• **WHAT THE EXERCISE ASKS**:
Check every line of the data below for the string "GenerationSoftware", and copy the ones that hold it.

• **AVAILABLE DATA**:
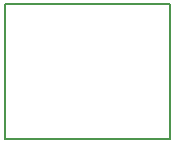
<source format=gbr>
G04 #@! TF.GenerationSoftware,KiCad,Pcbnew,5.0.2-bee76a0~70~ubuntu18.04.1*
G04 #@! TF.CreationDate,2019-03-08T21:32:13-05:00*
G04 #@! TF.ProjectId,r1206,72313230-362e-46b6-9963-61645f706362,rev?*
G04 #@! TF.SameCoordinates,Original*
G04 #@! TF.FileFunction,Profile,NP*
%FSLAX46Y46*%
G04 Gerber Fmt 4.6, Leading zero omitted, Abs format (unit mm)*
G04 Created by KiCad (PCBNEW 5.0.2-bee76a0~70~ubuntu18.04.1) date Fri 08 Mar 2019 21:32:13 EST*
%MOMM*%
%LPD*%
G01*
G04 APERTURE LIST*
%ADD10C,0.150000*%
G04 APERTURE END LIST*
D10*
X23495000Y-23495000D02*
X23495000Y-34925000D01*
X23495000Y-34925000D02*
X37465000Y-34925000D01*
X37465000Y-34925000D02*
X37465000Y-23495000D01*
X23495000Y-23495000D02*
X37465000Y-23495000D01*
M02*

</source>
--
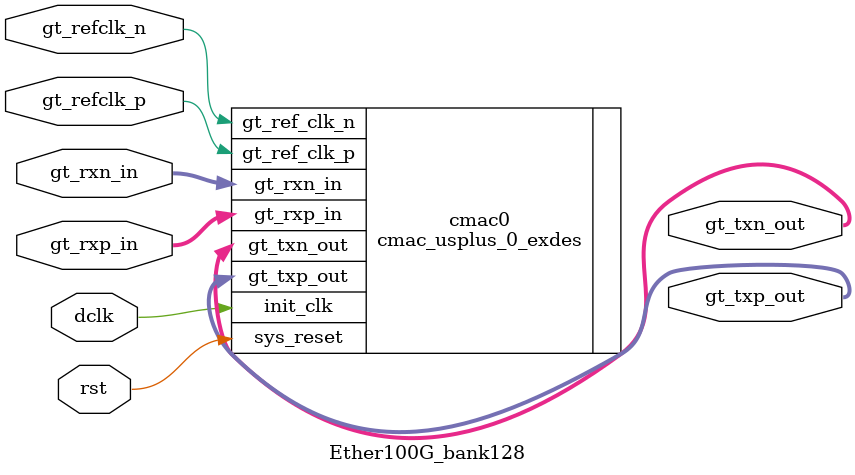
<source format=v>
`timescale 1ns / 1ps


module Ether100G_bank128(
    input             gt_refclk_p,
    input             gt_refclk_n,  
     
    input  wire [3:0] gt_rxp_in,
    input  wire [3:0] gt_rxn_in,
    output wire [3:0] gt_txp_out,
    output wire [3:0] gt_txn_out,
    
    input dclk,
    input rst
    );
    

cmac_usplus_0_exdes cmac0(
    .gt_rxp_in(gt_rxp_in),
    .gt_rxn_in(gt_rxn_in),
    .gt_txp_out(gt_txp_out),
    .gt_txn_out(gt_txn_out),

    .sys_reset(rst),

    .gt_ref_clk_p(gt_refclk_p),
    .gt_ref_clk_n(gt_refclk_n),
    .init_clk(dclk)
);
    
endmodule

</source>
* * *
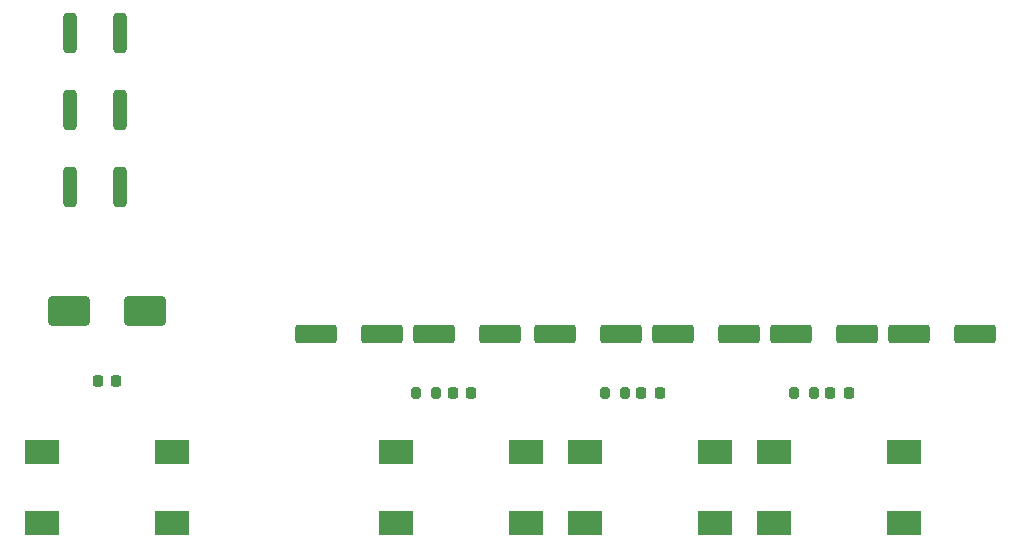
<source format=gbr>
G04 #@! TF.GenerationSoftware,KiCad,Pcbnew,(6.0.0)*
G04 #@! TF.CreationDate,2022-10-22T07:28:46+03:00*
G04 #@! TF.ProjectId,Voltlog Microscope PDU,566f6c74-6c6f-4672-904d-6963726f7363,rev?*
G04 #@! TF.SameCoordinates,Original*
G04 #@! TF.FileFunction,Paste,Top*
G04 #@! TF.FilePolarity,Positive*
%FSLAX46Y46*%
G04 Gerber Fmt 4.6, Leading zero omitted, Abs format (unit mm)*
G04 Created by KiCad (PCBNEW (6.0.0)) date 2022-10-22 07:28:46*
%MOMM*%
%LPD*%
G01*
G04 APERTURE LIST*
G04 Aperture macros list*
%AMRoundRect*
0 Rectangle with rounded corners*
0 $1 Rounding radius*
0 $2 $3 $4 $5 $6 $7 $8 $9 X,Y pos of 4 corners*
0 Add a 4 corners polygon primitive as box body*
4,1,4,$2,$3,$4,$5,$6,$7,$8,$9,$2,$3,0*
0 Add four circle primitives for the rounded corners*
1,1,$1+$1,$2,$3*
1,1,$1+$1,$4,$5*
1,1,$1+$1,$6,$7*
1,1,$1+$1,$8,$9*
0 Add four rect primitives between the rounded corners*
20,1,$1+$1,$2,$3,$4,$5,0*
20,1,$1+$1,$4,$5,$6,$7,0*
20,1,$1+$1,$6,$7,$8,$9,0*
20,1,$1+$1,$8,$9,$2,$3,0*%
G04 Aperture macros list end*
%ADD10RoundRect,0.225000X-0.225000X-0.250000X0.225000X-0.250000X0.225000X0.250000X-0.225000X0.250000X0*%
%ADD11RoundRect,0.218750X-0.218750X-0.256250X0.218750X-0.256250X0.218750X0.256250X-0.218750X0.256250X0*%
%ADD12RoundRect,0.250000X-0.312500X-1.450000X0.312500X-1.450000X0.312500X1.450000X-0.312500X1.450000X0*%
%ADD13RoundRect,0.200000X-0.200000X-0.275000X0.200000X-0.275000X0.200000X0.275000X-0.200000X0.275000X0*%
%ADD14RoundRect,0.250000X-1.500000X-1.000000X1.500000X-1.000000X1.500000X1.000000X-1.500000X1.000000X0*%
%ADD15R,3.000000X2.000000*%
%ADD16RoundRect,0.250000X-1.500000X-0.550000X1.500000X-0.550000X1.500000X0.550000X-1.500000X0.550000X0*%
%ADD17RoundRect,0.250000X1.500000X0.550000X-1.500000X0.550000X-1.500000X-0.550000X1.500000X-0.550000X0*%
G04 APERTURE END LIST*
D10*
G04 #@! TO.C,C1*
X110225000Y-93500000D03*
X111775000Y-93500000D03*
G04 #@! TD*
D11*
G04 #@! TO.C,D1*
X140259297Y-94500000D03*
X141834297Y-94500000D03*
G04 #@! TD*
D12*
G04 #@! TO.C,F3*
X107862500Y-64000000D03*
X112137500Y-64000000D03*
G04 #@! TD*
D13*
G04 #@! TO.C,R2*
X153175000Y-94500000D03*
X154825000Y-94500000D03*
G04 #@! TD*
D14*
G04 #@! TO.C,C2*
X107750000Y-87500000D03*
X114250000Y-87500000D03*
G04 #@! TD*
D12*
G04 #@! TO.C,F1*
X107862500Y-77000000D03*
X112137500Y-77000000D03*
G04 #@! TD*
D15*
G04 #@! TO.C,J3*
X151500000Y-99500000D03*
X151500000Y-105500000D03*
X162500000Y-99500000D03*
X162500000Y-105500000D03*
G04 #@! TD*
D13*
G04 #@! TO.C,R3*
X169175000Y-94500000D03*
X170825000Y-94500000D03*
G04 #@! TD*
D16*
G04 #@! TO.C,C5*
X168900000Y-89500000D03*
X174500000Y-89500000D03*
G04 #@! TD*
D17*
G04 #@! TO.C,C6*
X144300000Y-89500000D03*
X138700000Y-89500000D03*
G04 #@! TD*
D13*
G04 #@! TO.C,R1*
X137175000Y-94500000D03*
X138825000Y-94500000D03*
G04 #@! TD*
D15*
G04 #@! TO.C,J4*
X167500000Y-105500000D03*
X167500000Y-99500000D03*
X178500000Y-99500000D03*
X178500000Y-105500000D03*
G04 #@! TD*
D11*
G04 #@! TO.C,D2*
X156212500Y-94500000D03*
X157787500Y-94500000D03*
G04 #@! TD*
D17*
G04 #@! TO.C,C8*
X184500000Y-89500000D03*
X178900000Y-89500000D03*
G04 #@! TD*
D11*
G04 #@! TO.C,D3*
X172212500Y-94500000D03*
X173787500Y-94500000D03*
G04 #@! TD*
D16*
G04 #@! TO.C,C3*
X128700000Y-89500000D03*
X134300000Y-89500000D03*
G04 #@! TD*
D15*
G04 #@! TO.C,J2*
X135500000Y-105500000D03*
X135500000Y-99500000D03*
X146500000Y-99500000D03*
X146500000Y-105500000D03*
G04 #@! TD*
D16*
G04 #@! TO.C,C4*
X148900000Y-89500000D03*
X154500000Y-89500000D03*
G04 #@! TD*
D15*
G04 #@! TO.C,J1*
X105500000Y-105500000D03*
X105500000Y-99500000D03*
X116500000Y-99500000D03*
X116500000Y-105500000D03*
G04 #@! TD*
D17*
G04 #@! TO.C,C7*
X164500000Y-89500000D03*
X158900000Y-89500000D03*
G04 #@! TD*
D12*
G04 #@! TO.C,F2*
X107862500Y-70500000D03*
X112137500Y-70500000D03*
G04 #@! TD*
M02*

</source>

• **RESPONSE**:
G04 #@! TF.GenerationSoftware,KiCad,Pcbnew,5.0.2-bee76a0~70~ubuntu18.04.1*
G04 #@! TF.GenerationSoftware,KiCad,Pcbnew,(6.0.0)*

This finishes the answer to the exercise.